Colorado cannabis sales and prices are both dropping, in what may be more than a seasonal trend. The Colorado Marijuana Enforcement Division's latest average market rate (AMR), a set of median prices for different categories of wholesale cannabis, fell across the board from October to December, with the most noticeable difference in the flower categories.

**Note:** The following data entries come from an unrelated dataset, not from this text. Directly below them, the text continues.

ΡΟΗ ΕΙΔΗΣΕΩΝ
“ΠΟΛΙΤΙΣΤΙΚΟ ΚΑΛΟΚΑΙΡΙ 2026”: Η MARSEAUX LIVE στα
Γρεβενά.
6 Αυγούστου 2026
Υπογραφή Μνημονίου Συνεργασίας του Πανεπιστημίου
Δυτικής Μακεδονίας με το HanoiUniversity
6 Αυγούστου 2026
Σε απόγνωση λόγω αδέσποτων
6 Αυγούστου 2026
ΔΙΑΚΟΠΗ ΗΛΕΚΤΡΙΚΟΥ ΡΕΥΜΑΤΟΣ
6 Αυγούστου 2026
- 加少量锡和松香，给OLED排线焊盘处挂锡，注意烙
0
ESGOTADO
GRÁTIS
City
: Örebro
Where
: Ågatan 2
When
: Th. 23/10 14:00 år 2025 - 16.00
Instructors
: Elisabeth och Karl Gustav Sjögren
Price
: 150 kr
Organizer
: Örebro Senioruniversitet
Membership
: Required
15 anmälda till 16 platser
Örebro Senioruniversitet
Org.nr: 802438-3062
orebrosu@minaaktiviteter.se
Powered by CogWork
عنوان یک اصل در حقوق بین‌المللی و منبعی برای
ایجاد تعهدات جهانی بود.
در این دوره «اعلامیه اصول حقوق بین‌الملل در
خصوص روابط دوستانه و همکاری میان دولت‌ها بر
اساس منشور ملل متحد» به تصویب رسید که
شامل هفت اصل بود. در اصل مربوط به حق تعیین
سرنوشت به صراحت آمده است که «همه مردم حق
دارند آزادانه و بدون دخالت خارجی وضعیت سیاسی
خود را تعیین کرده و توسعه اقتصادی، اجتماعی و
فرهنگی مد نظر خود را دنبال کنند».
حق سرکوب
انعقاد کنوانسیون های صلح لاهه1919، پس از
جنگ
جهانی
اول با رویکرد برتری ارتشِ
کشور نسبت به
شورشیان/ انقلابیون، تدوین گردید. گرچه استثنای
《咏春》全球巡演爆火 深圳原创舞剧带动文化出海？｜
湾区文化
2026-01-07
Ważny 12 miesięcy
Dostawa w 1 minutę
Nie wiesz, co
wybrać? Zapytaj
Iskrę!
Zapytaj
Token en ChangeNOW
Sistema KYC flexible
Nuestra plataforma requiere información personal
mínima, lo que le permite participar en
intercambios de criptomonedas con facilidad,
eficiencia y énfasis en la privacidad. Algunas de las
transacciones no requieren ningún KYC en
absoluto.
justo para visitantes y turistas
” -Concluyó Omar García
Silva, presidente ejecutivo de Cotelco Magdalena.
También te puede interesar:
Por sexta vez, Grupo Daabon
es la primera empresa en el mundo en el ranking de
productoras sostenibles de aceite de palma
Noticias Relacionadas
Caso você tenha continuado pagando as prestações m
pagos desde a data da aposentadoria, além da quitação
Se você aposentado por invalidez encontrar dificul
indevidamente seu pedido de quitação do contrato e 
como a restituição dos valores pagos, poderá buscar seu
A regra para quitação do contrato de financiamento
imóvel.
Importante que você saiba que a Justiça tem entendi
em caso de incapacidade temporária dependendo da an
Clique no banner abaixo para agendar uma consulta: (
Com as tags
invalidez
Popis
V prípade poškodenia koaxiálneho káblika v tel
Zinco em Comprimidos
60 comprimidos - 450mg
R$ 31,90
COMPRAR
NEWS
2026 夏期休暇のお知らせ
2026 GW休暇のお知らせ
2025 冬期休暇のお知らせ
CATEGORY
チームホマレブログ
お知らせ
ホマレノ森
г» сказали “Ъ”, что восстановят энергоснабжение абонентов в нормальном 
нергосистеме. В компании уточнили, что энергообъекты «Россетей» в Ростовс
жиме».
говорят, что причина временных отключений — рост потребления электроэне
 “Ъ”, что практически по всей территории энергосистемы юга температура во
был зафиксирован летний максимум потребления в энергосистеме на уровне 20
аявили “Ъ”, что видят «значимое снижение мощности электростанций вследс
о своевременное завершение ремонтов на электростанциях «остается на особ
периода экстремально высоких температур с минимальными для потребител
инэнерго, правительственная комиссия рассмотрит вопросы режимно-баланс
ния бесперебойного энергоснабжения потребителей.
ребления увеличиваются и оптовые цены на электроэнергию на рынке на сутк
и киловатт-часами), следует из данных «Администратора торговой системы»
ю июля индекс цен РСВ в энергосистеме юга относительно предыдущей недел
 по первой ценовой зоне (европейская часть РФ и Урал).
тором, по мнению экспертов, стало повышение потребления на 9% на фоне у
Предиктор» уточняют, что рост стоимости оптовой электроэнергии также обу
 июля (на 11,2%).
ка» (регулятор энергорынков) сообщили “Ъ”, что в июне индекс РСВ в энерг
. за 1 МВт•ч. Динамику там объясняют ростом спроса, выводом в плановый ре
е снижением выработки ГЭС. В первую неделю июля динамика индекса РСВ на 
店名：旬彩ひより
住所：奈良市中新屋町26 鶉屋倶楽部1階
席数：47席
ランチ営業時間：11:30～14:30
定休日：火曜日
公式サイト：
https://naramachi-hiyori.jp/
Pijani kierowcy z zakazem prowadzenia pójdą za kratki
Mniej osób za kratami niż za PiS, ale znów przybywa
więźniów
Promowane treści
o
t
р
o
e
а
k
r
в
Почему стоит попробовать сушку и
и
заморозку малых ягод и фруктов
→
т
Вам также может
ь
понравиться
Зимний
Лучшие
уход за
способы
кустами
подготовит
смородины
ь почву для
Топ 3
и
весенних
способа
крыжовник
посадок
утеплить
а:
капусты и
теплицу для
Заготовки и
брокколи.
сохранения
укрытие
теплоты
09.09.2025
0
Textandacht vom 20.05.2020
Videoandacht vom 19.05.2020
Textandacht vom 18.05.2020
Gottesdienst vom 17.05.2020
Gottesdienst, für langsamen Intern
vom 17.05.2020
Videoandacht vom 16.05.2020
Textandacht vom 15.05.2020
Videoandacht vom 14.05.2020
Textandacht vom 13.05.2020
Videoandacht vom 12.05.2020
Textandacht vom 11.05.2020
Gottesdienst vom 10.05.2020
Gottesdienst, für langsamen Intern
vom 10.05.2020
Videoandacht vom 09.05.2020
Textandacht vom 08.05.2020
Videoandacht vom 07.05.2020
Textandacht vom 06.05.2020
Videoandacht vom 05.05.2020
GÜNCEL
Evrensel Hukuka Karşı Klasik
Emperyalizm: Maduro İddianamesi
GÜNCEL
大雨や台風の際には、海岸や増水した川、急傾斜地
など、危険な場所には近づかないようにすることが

According to the AMR, the price per pound of cannabis dropped 28 percent, from $1,316 to $948. The shift in prices extends to cannabis trim, flower allocated for extraction, and trim allocated for extraction, the MED reports, while dispensary traffic has continued to slow on a monthly basis all fall.
Not all dispensaries and growers believe the AMR accurately reflects the retail market, but it is hard to deny that there has been a shift over the past year, as the COVID-19 pandemic continued to affect retail and cannabis consumption habits. Retail cannabis was also harder to find in 2020 as cultivators struggled to maintain fluctuating demand, according to Ajoya dispensaries director of operations Kate Heckman.
The Governor’s Office of State Planning and Budgeting's most recent quarterly economic forecast expects cannabis revenue to decline in the next fiscal year and resume slower growth by 2023, echoing previous predictions in July. Cannabis businesses are not panicking yet, nor have they shown much concern. "There has been a little bit of a dip in state levels. Coming off 2020 was such a hard year to beat. We've personally been measuring our growth against 2019, and we're seeing healthy growth," explains Buck Dutton, marketing director for Native Roots, a Colorado dispensary chain. "As much as inflation drove everything up this year, we've charged the exact same thing for our flower at the customer level in 2021 as we did in 2020, and I don't see much changing in 2022."